Script for consistent linking within book. @ Irrational Exuberance

Hi folks,

This is the weekly digest for my blog, Irrational Exuberance. Reach out with thoughts on Twitter at @lethain, or reply to this email.


Posts from this week:

- Script for consistent linking within book.
- How to resource Engineering-driven projects at Calm? (2020)


Script for consistent linking within book.

As part of my work on #eng-strategy-book, I’ve been editing a bunch of stuff. This morning I wanted to work on two editing problems. First, I wanted to ensure I was referencing strategies evenly across chapters (and not relying too heavily on any given strategy). Second, I wanted to make sure I was making references to other chapters in a consistent, standardized way,

Both of these are collecting Markdown links from files, grouping those links by either file or url, and then outputting the grouped content in a useful way. I decided to experiment with writing a one-shot prompt to write the script for me rather than writing it myself. The prompt and output (from ChatGPT 4.5) are available in this gist.

That worked correctly! The output was a bit ugly, so I tweaked the output slightly by hand, and also adjusted the regular expression to capture less preceding content, which resulted in this script. Although I did it by hand, I’m sure it would have been faster to just ask ChatGPT to fix the script itself, but either way these are very minor tweaks.

Now I can call the script in either standard of --grouped mode.
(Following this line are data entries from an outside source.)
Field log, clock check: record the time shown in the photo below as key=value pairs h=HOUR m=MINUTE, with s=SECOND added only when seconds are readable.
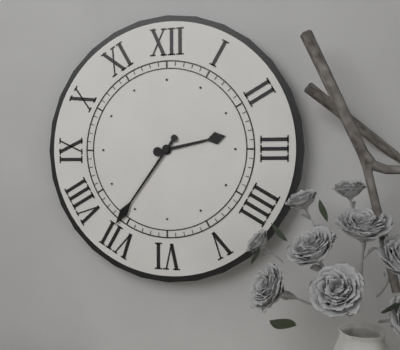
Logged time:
h=2 m=36
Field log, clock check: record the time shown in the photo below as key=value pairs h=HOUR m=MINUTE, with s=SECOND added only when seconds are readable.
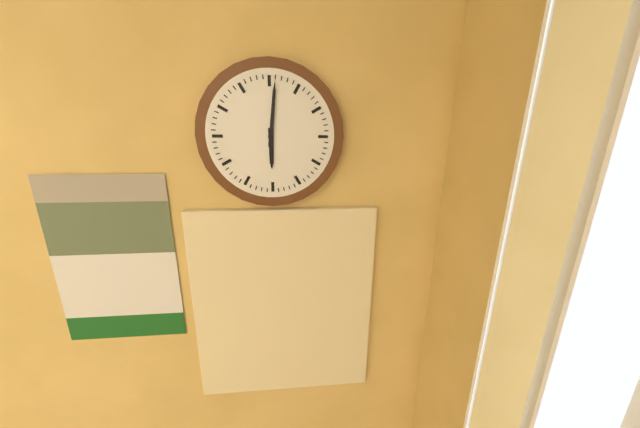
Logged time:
h=6 m=1
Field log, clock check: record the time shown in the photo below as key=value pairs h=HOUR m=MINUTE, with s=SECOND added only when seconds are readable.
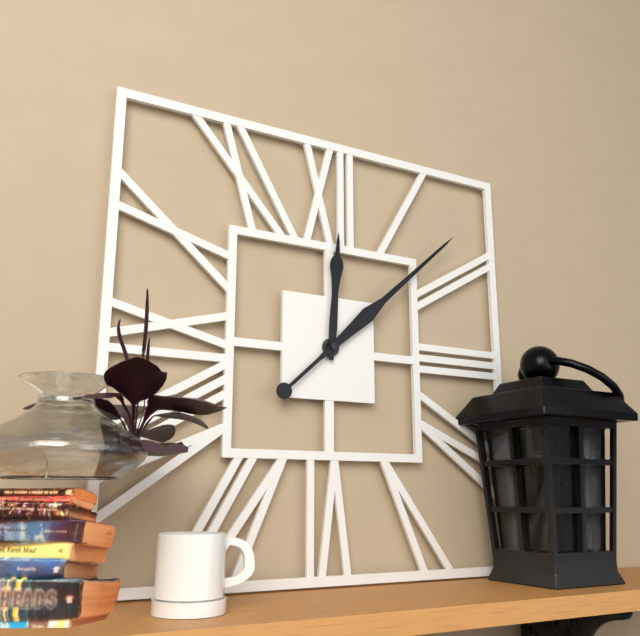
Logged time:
h=12 m=8
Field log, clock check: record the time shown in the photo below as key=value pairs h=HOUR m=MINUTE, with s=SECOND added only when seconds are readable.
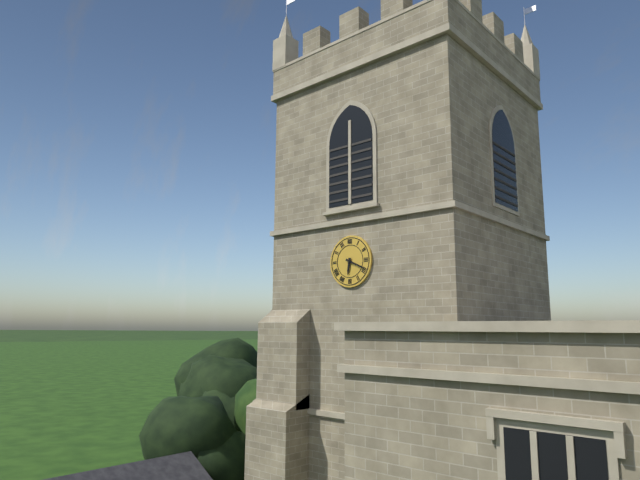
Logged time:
h=6 m=19
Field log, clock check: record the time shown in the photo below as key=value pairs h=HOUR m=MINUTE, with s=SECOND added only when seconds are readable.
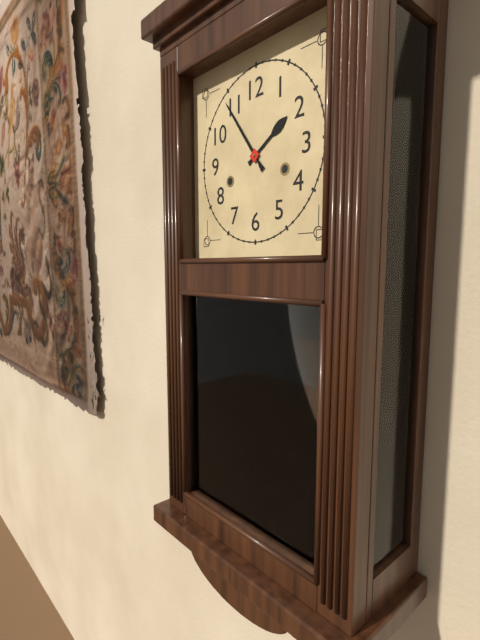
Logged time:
h=1 m=54
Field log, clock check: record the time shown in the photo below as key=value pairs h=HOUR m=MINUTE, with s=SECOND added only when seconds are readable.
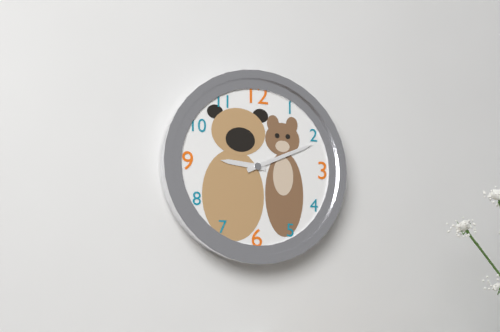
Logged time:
h=9 m=11
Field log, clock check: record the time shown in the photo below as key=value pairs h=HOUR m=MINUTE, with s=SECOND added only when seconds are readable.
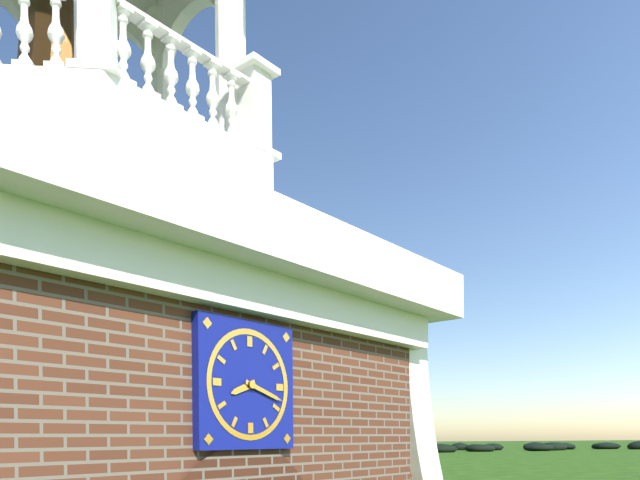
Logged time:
h=8 m=18
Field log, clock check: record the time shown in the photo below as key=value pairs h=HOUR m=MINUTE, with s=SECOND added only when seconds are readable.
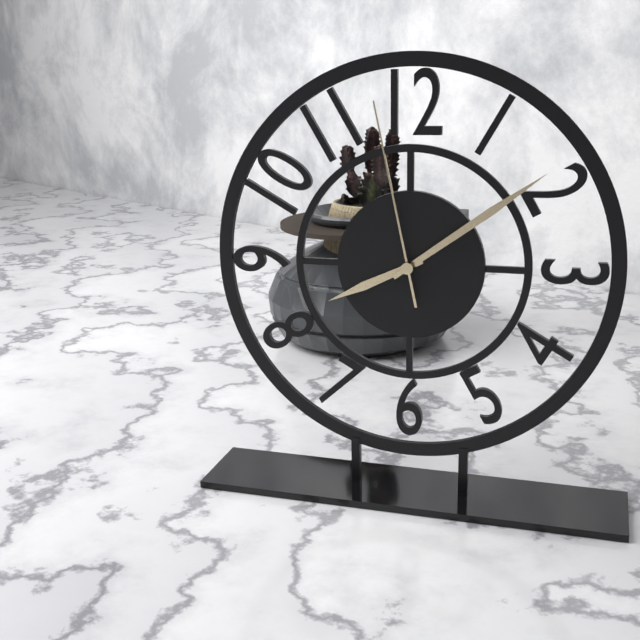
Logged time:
h=8 m=9 s=58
Example of ./scripts/links.py "content/posts/strategy-book/*.md" output:

Output of script extracting links from chapters and representing them cleanly

Example of ./scripts/links.py "content/posts/strategy-book/*.md" --grouped output:

Second format of output from script extracting links, this time grouping by link instead of file

Altogether, this is a super simple script that I could have written in thirty minutes or so, but this allowed me to write it in less than ten minutes, and get back to actually editing with the remaining twenty.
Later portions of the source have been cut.